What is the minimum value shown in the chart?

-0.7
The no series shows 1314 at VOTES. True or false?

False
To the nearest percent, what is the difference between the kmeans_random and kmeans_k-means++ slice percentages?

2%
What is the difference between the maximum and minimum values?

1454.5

::::::::::

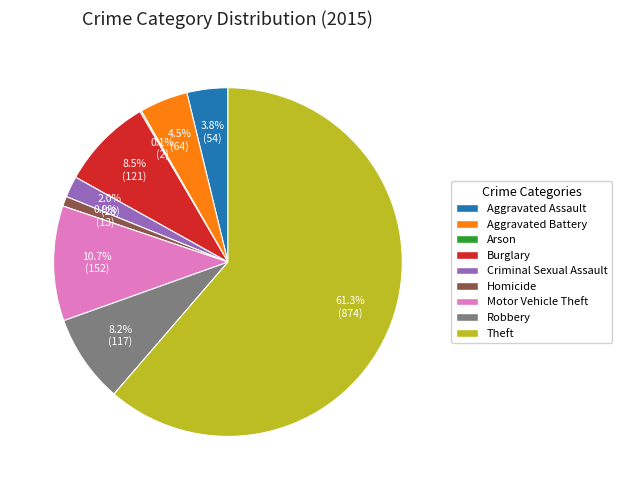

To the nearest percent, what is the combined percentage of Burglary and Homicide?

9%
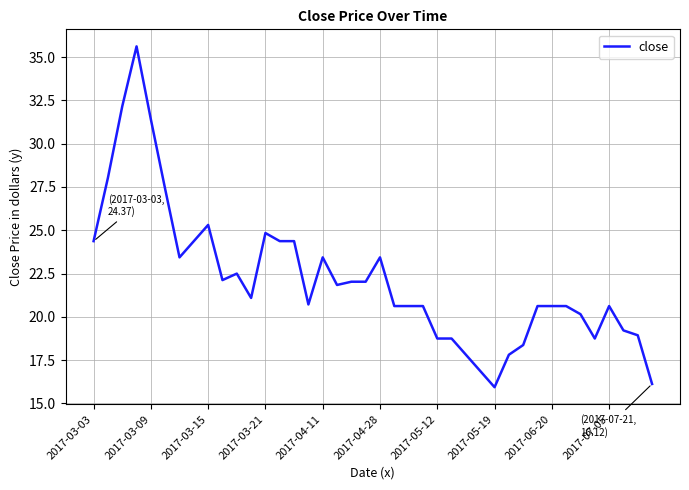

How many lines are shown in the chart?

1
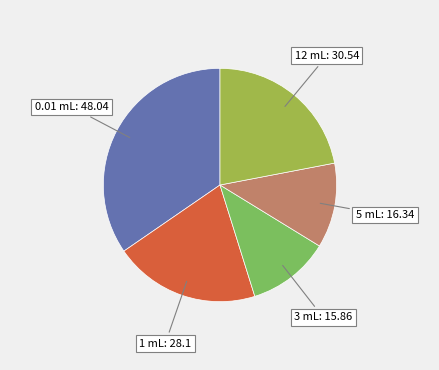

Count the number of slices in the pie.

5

::::::::::

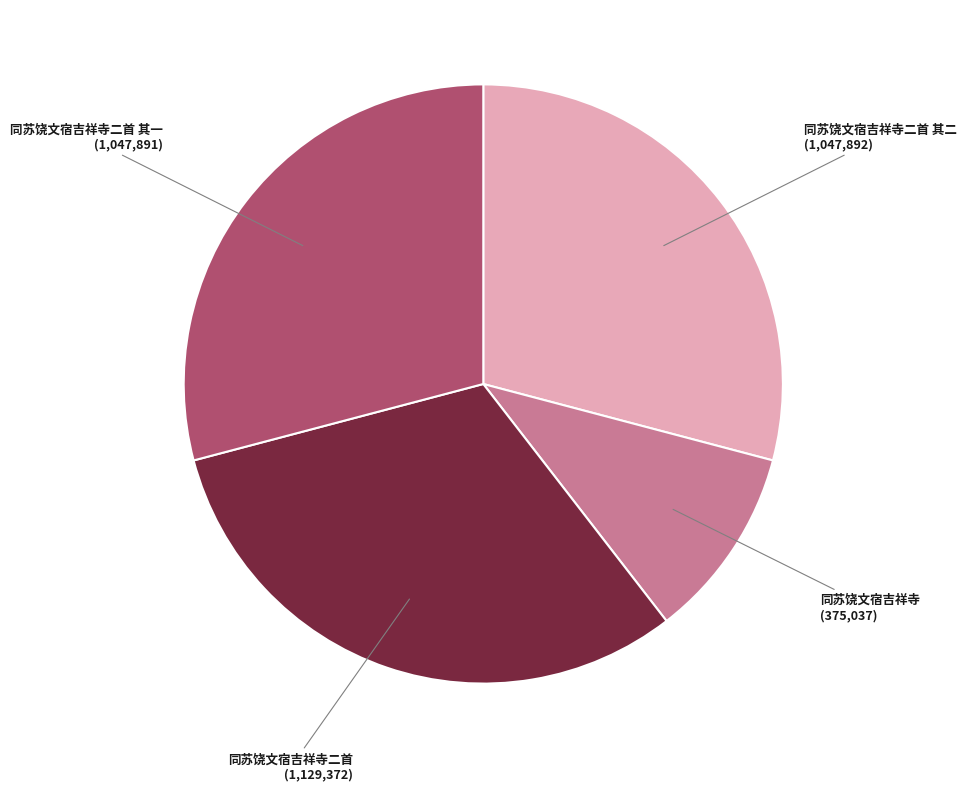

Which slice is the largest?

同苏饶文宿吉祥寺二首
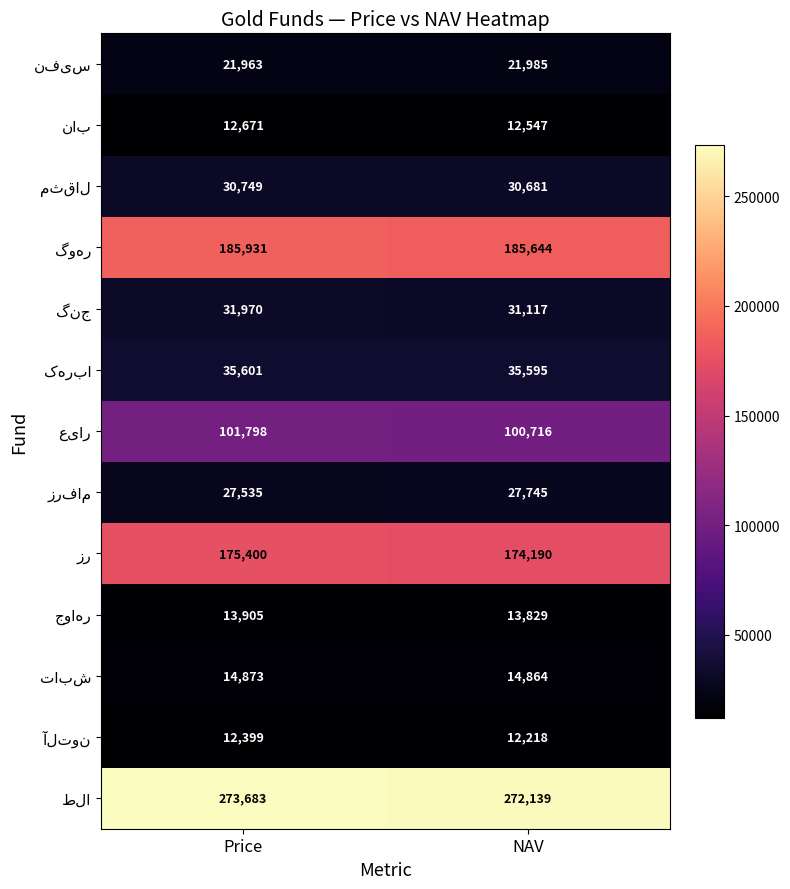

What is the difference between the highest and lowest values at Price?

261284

::::::::::

DIRECTIONS FOR THIS TASK:
Reproduce verbatim the lines of the entries above, beginning at the line that contains "What is the minimum value shown in the chart?" and stopping after the line that contains "What is the difference between the maximum".

RESPONSE FOR THIS EXERCISE:
What is the minimum value shown in the chart?

-0.7
The no series shows 1314 at VOTES. True or false?

False
To the nearest percent, what is the difference between the kmeans_random and kmeans_k-means++ slice percentages?

2%
What is the difference between the maximum and minimum values?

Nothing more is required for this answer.